*Source excerpt*.
Just in case you thought that each person has a single government-sanctioned official name, this isn't true, either. Some people are stateless and have no papers at all. Others have dual nationalities, with two governments each trying to establish an official name—and for various reasons, they may not agree on what the official name should be. The two governments might use different alphabets, in which case the names cannot be the same. Some countries require a name that fits the national language and will modify foreign names to a similar “proper” name in their own language.

To avoid confusion, many countries assign unique numbers to individuals, like the Social Security number (SSN) in the United States or the SoFi number in the Netherlands. The whole point of this number is to provide a unique and fixed name for an individual, so his actions can be tracked and linked together. To a large degree these numbering schemes are successful, but they also have their weaknesses. The link between the actual human and the assigned number is not very tight, and false numbers are used on a large scale in certain sectors of the economy. And as these numbering schemes work on a per-country basis, they do not provide global coverage, nor do the numbers themselves provide global uniqueness.

One additional aspect of names deserves mention. In Europe, there are privacy laws that restrict what kind of information an organization can store about people. For example, a supermarket is not allowed to ask for, store, or otherwise process an SSN or SoFi number for its loyalty program. This restricts the reuse of government-imposed naming schemes.

So what name should you use in a PKI? Because many people have many different names, this becomes a problem. Maybe Alice wants to have two keys, one for her business and one for her private correspondence. But she might use her maiden name for her business and her married name for her private correspondence. Things like this quickly lead to serious problems if you try to build a universal PKI. This is one of the reasons why smaller application-specific PKIs work much better than a single large one.

19.2 Authority

Who is this CA that claims authority to assign keys to names? What makes that CA authoritative with respect to these names? Who decides whether Alice is an employee who gets VPN access or a customer of the bank with restricted access?

For most of our examples, this is a question that is simple to answer. The employer knows who is an employee and who isn't; the bank knows who is a customer. This gives us our first indication of which organization should be the CA. Unfortunately, there doesn't seem to be an authoritative source for the universal PKI. This is one of the reasons why a universal PKI cannot work.

*Your task*. Extend the passage on names and certificate authority in a PKI, starting right after its last sentence.

*Source data*.
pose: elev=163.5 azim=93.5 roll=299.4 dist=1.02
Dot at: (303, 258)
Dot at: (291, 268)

*Exercise answer*.
Whenever you are planning a PKI, you have to think about who is authorized to issue the certificates. For example, it is easy for a company to be authoritative with regard to its employees. The company doesn't decide what the employee's name is, but it does know what name the employee is known by within the company. If “Fred Smith” is officially called Alfred, this does not matter. The name “Fred Smith” is a perfectly good name within the context of the employees of the company.

19.3 Trust

Key management is the most difficult problem in cryptography, and a PKI system is one of the best tools that we have to solve it with. But everything depends on the security of the PKI, and therefore on the trustworthiness of the CA. Think about the damage that can be done if the CA starts to forge certificates. The CA can impersonate anyone in the system, and security completely breaks down.

A universal PKI is very tempting, but trust is really the area where it fails. If you are a bank and you need to communicate with your customers, would you trust some dot-com on the other side of the world? Or even your local government bureaucracy? What is the total amount of money you could lose if the CA does something horribly wrong? How much liability is the CA willing to take on? Will your local banking regulations allow you to use a foreign CA? These are all enormous problems. Just imagine the damage that can occur if the CA's private key is published on a website.

Think of it in traditional terms. The CA is the organization that hands out the keys to the buildings. Most large office buildings have guards, and most guards are hired from an outside security service. The guards verify that the rules are being obeyed: a rather straightforward job. But deciding who gets which keys is not something that you typically outsource to another company, because it is a fundamental part of the security policy. For the same reason, the CA functionality should not be outsourced.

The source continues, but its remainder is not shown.